Also in the concert is a piece composed by Salonen himself, LA Variations — Salonen was the music director of the Los Angeles Philharmonic until 2009. It’s approachable, fun, and even boisterous.
Ever since discovering the violin concertos of Grazyna Bacewicz last month, I’ve been looking for CDs of other “new” composers, that is to say composers new to me. There are plenty of them, needless to say, but their music is rarely arresting on first acquaintance. An exception has proved the 18th-century German composer Johann Gottlieb Graun who became music director at the court of the future King Frederick II of Prussia.
The CD I discovered, and much enjoyed, is entitled Concertos and contains a short symphony (“sinfonia grosso” in those days), two violin concertos, and a concerto for the viola da gamba, all played by the Wiener Akademie under Martin Haselbock. All of them are well worth listening to, and the quality of the recording is in addition exceptionally high.
Especially striking is the viola da gamba concerto. This ancient instrument went out of fashion shortly after Graun’s time (he died in 1771) but Frederick was an enthusiast, and the concerto offered here certainly demonstrates its unique character. The soloist, Vittorio Ghielmi, sounds like a real virtuoso on an instrument whose dark and subdued tones made it more suited to a domestic room than a concert hall.
But it was capable of both passion and technical complexity, and Graun exploits both dimensions to the full. This is altogether an outstanding CD, brilliant in sound and with unexpected novelty of content. It’s not like Bach, nor quite like Vivaldi (though there are echoes). This is, instead, a style and a sound all its own.

[Data items]

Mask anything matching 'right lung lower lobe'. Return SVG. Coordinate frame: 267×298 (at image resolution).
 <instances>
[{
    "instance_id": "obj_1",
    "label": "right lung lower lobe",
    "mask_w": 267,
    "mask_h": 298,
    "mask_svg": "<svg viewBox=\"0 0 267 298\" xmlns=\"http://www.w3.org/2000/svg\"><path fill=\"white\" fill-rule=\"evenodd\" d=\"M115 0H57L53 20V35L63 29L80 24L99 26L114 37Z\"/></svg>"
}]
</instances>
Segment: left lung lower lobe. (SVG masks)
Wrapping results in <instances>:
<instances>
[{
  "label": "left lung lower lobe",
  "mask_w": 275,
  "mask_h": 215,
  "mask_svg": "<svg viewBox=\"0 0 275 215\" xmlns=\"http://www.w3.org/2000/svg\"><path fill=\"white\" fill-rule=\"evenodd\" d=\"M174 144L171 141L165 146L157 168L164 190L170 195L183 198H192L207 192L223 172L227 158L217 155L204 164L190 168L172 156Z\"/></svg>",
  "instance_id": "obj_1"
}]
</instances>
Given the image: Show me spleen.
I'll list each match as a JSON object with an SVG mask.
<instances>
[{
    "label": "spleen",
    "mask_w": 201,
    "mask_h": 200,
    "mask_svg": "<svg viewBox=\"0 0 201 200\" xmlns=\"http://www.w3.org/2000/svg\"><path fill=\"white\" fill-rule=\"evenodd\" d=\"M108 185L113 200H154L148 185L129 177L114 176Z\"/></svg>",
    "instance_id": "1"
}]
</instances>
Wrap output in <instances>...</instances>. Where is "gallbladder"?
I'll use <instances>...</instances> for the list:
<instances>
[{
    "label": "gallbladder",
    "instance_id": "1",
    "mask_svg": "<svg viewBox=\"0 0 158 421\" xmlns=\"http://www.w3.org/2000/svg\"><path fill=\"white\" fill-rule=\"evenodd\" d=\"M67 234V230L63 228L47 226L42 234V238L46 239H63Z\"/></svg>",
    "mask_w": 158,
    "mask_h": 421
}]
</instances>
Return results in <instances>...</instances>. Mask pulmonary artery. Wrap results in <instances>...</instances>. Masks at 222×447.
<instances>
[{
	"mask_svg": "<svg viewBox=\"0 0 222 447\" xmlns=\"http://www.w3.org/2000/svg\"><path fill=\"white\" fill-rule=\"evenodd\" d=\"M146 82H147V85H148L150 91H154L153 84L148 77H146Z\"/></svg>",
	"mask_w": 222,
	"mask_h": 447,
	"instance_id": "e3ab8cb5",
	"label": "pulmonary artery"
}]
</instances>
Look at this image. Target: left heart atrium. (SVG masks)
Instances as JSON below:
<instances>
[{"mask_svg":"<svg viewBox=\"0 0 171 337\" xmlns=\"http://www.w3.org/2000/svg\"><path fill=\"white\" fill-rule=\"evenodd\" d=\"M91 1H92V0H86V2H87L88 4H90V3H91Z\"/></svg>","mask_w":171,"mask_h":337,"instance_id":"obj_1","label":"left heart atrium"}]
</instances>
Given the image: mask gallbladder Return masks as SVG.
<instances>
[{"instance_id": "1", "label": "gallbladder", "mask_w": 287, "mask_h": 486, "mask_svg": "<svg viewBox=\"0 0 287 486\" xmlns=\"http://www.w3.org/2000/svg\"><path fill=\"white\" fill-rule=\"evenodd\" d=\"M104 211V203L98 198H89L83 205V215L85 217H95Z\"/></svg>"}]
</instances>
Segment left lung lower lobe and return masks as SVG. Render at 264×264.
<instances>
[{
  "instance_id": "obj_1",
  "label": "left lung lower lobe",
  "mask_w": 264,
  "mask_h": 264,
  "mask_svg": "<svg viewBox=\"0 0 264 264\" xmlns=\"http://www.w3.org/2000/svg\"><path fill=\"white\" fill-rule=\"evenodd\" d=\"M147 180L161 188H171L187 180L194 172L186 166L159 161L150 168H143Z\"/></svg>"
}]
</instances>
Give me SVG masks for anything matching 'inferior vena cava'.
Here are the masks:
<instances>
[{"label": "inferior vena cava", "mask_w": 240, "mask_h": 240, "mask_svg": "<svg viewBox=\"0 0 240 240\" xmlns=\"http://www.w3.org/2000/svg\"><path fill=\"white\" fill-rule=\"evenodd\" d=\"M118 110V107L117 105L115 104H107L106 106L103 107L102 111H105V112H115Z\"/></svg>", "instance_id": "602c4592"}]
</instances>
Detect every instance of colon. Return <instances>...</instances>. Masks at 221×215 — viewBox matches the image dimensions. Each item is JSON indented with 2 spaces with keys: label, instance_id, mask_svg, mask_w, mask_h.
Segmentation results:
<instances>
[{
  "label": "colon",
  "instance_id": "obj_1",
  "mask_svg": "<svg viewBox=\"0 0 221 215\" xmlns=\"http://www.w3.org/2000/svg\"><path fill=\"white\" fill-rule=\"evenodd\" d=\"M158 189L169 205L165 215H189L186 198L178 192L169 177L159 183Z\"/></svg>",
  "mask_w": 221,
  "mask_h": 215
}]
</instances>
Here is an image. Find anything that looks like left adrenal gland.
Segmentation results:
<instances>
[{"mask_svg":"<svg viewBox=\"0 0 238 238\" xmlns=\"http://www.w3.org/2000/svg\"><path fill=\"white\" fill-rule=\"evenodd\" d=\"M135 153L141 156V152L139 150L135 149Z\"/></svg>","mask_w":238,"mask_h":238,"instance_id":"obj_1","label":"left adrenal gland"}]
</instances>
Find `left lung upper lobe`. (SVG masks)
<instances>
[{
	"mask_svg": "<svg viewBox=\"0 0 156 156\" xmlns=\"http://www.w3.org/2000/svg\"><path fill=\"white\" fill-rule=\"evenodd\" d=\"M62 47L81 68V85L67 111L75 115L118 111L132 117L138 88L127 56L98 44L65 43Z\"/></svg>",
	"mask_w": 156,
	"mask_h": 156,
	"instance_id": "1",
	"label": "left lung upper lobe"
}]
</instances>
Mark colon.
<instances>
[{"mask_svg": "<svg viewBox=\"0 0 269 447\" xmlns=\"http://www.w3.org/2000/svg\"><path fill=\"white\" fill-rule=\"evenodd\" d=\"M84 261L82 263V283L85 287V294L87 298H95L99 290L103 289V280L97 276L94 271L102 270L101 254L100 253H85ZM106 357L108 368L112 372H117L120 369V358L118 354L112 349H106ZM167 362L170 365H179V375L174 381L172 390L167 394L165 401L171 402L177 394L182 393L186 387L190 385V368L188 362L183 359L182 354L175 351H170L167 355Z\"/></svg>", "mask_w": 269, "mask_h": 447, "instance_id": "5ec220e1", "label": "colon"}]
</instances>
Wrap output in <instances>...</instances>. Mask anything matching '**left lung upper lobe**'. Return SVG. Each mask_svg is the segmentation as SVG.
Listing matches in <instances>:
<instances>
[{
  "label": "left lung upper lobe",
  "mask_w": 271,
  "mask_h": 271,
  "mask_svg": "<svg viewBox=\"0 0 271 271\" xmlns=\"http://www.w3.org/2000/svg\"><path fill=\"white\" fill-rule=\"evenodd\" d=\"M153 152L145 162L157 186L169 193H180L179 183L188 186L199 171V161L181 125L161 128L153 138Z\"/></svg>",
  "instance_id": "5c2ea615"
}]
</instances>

# Directives
1. Rewrite the paragraph of the music review that begins "Especially striking is the viola da gamba concerto" as a short bulleted list, keeping its main facts.
2. List every person the music review mentions by name.
3. Summarize the music review in two sentences.
Use only the text to complete the work.

# Per-task answers
1.
- The viola da gamba concerto stands out most.
- The instrument went out of fashion shortly after Graun's time; he died in 1771.
- Frederick was an enthusiast of the instrument.
- The concerto shows the instrument's unique character.
- Soloist Vittorio Ghielmi sounds like a real virtuoso.
- The instrument's dark, subdued tones suited a domestic room better than a concert hall.

2.
- Salonen
- Grazyna Bacewicz
- Johann Gottlieb Graun
- Frederick II of Prussia
- Martin Haselbock
- Vittorio Ghielmi
- Bach
- Vivaldi

3. While looking for composers new to the writer, the reviewer found a CD titled Concertos by the 18th-century German composer Johann Gottlieb Graun, played by the Wiener Akademie under Martin Haselbock, with a short symphony, two violin concertos and a viola da gamba concerto. The viola da gamba concerto, with soloist Vittorio Ghielmi, stands out, and the reviewer calls the whole CD outstanding, brilliant in sound and unlike Bach or Vivaldi, with a style and sound all its own.